Doubts

‘…Doubts have arisen in the breast of the royal Henry as to the validity of your Majesty’s union, seeing that you had been the wife of an elder brother.‘
“My Lord of York,’ said the Queen, rising from her seat, and casting upon the conscience-stricken prelate a look that would have annihilated a mind less firm than his, —’thou sayest Henry, my Lord, has had doubts, —thou shouldst have said, ‘I, Cardinal Wolsey, have instilled doubts into the mind of my sovereign:’ this would be true.
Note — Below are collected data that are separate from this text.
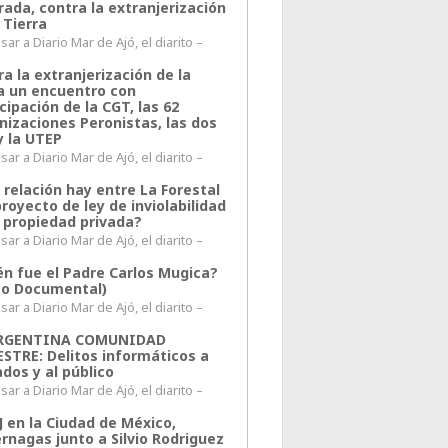
rada, contra la extranjerización
 Tierra
ar a Diario Mar de Ajó, el diarito –
a la extranjerización de la
ra un encuentro con
cipación de la CGT, las 62
nizaciones Peronistas, las dos
y la UTEP
ar a Diario Mar de Ajó, el diarito –
 relación hay entre La Forestal
proyecto de ley de inviolabilidad
a propiedad privada?
ar a Diario Mar de Ajó, el diarito –
én fue el Padre Carlos Mugica?
eo Documental)
ar a Diario Mar de Ajó, el diarito –
ARGENTINA COMUNIDAD
ESTRE: Delitos informáticos a
ados y al público
ar a Diario Mar de Ajó, el diarito –
J en la Ciudad de México,
rnagas junto a Silvio Rodriguez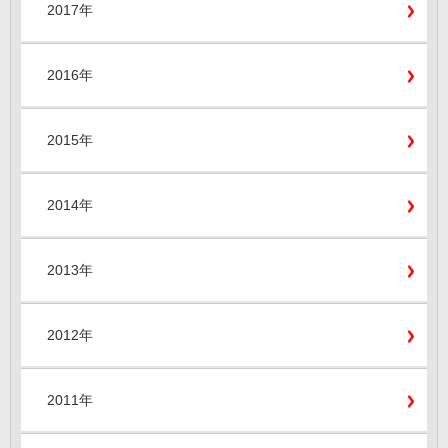
2017年
2016年
2015年
2014年
2013年
2012年
2011年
I am acquainted with thy proceedings; thy purposes may possibly be completed; but yet, alone as I am, unprotected and a foreigner, I fear thee not. I have that within which thou canst not destroy, —a quiet conscience; that which thou hast never velt, —a mind at peace. I am the daughter of Ferdinand and Isabella, —the aunt of Charles of Germany, —The Queen of Henry of England! The latter title I hold by the bonds of marriage, —by a dispensation given by the Pope Julius, —recognized by the English Bishops, —acted upon by my royal husband, —sealed on earth and registered in heaven. And dost thou think to annul this holy obligation? Wouldst thou break down the strong barriers of the church, —burst asunder the bonds of relition, and destroy conjugal felicity? Art thou really a man of God, as thy habit implies?